High-Stakes Testing

High-stakes testing is the practice of using a single, standardized test to make important decisions about a student's education, usually whether the child will be promoted to the next grade or be allowed to graduate from high school. Such tests tend to work in a discriminatory fashion against students with dyslexia, both because of the content of the test and the method of assessment. At least through eighth-grade level, these tests almost always are focused largely on appraising reading and math skills; by definition, a child with dyslexia can be expected to have poor reading skills. But even after gaining skills, the timed, multiple-choice format works against students who have a history of dyslexia; many such students become capable readers and strong students but continue to perform poorly on standardized tests. Thus, the high-stakes test is a double barrier for your child.

School Pressures for Testing

Many states and individual school districts impose strict testing and grade retention policies because of political or social pressure to increase standards among their students. The practice of social promotion — promoting children to maintain age/grade level regardless of level of achievement — can lead to children being passed from one level to the next in school without learning anything. Obviously, this is not an acceptable outcome for any child. However, retention policies do nothing to improve the quality of teaching.

The federal No Child Left Behind Act creates additional pressures that may tend to encourage schools to retain children who perform poorly on standardized tests. The law is intended to provide greater opportunities to children in failing schools. In order to measure school performance, the law mandates nationwide annual standardized testing in grades three through eight. Schools are penalized and parents gain the right to transfer their students from schools that fail to meet yearly progress goals. Unfortunately, these penalties increase the pressure on schools to raise test scores by any means necessary; one way to do this is to hold back the students who do not test well. This tactic may not help the child, but it will ensure that he isn't in the testing pool of the promoted class to bring scores down the following year.

Misuses of Standardized Tests

Unfortunately, schools often misuse standardized tests to make grade retention decisions, applying their results for purposes where they are not valid. The most common problem is using the same norm-referenced test geared to test school performance to measure individual achievement. These tests are designed to provide a good statistical sampling of how a particular school's students score when measured against typical students. However, the norm-referenced tests developed for assessing school performance are not valid as a measure of individual achievement. In some cases, they may contain questions about material that has not been covered in your child's school. While it is valid to criticize the school for failing to teach content appropriate for each grade level, it is not appropriate to draw conclusions about your child's abilities based on subject areas where he may not have received adequate instruction.

QUESTION?

What is a norm-referenced test?

A norm-referenced test compares a student's score against the scores of a group of students who have already taken the same exam, called the “norming group.” Some widely used tests are the California Achievement Test (CAT); Comprehensive Test of Basic Skills (CTBS); Iowa Test of Basic Skills (ITBS) and Tests of Academic Proficiency (TAP); Metropolitan Achievement Test (MAT); and Stanford Achievement Test (SAT).

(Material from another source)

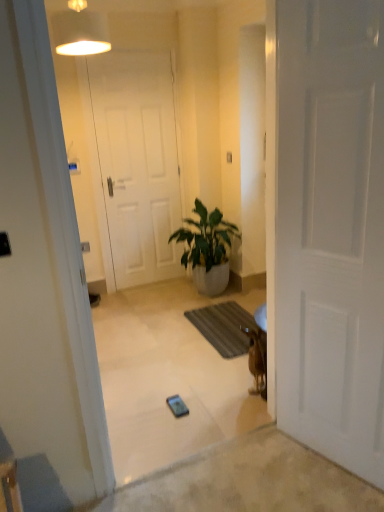
Locate an element on the screen. The height and width of the screenshot is (512, 384). free space in front of brown furry dog at right is located at coordinates (249, 412).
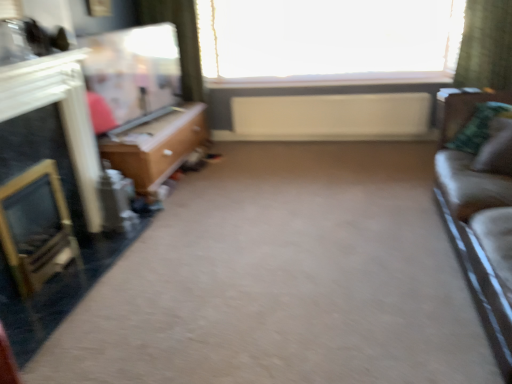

Even on subject matter that has been covered in class, the group norm-referenced test is ordinarily not designed to measure individual ability or achievement. In many cases, missing a single question can cause a big change in an individual student's percentile rank. The designers of these tests try to choose questions that are useful to sort students along a curve. Many items that most students in a grade level would be expected to know are not tested, and questions may be deliberately designed to focus on more obscure knowledge, in order to help rank the students. Thus, there is too much left to chance — and too much material that is not included in the test — for the test to give a good picture of your child's abilities.

When the test results of many students are considered cumulatively, as is done to measure school performance, individual variation loses significance and the tests can give a good general picture of how well the students at the particular school perform in comparison to nationally expected averages. But when the same test is used to measure your child, the test is simply being misused.

Further, on a test of reading achievement, it is unfair and unreasonable to expect your child with dyslexia to score well against a norm-referenced standard. By definition, children with dyslexia will score significantly below average for reading skills — in fact, it is likely that your child only qualifies for services at your school by virtue of such low skills. The concept of “grade level reading” is by itself an expression of a norm, or average; it reflects what the typical, or midrange, student is expected to be able to achieve at each grade. It is neither reasonable nor possible to expect that every child will perform at or above average; statistics make that goal impossible.

It is a reasonable goal to expect a child with dyslexia to eventually achieve reading proficiency; many will, in fact, become good readers. It is not reasonable to expect your child to read the same as a “normal” child at the same age or to somehow radically increase his performance when measured against other students within a single year.

Thus, your child's reading achievement should be measured using criterion-based tests — that is, tests that measure many skill areas without referencing how your child's performance compares with others.